_Given passage_
----

Hi
On 12/04/16 16:58, Phil Hunt (IDM) wrote:
John's assertion that RI can be used to detect mis-configured clients would
make it mandatory.
This is an AS + RS decision, right (make the tokens bound to specific
RSs only) ? So if the client wants to access RS with (from now on)
stronger security restrictions then it is up to the client to ensure it
can do so.
Yes, if the client does not have this property (directly or indirectly)
available then it won't be able to access RS but I'm not sure it
qualifies as breaking the existing clients. (similarly, if the server
updates its server certificate then the client should be made aware of
it, etc)...
To avoid that we need a config time solution for misconfiguration.
How about setting the property at the AS Client registration process
time ? Or updating the existing client's registrations to ensure the
existing clients can stay operational ?
Cheers, Sergey
Phil
On Apr 12, 2016, at 01:30, Sergey Beryozkin <[email protected]> wrote:
Hi
On 11/04/16 23:19, Phil Hunt (IDM) wrote:
I am objecting to modifying the protocol in the default case as a
majority do not need RI in the case of fixed endpoints.
Migration would be challenging because the change is breaking and
affects existing clients.
How does it break the existing clients given this is an optional feature ? Can
you please describe the situation where the existing clients get broken ?
Brian, would it make sense to update the text to mention that the clients do
not have to be directly configured and instead it can be set during the
registration time, so that the property gets seamlessly linked to client access
tokens, etc, without the client applications having to be set up with the
resource indicators manually ?
Thanks, Sergey
Dynamic discovery are up and coming cases and a relatively green field.
Dealing with it at configuration/discovery makes broader sense as it has
no impact on existing clients.

----

_Raw data_
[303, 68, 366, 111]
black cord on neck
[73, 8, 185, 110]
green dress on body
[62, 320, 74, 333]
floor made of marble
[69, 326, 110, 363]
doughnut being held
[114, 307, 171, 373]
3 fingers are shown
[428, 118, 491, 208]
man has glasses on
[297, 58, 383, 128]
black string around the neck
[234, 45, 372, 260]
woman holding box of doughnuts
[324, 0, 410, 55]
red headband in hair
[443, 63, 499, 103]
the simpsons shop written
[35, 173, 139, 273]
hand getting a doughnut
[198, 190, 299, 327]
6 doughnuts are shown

----

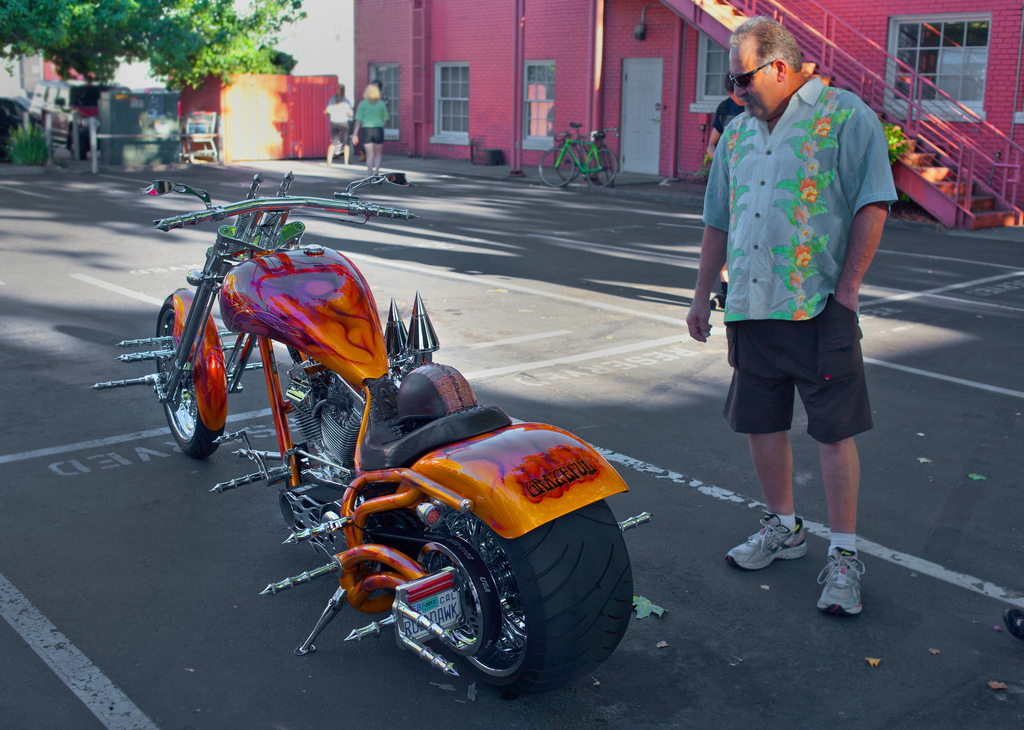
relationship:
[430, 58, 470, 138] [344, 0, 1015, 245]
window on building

----

_Problems to solve_
1 > Retype the passage of the resource indicator email thread that begins at the words "To avoid that" and stops after the words "affects existing clients.".
2 > Using the resource indicator email thread, decide whether each statement agrees with it. Answer yes or no for each, and quote the deciding words. (a) Phil Hunt objects to changing the protocol in the default case. (b) Sergey proposes setting the property when the client registers with the AS. (c) Dynamic discovery is called a mature, well-established case.

_Answers to the tasks_
1 >
To avoid that we need a config time solution for misconfiguration.
How about setting the property at the AS Client registration process
time ? Or updating the existing client's registrations to ensure the
existing clients can stay operational ?
Cheers, Sergey
Phil
On Apr 12, 2016, at 01:30, Sergey Beryozkin <[email protected]> wrote:
Hi
On 11/04/16 23:19, Phil Hunt (IDM) wrote:
I am objecting to modifying the protocol in the default case as a
majority do not need RI in the case of fixed endpoints.
Migration would be challenging because the change is breaking and
affects existing clients.

2 >
(a) Yes: "I am objecting to modifying the protocol in the default case"
(b) Yes: "How about setting the property at the AS Client registration process time ?"
(c) No: "Dynamic discovery are up and coming cases and a relatively green field."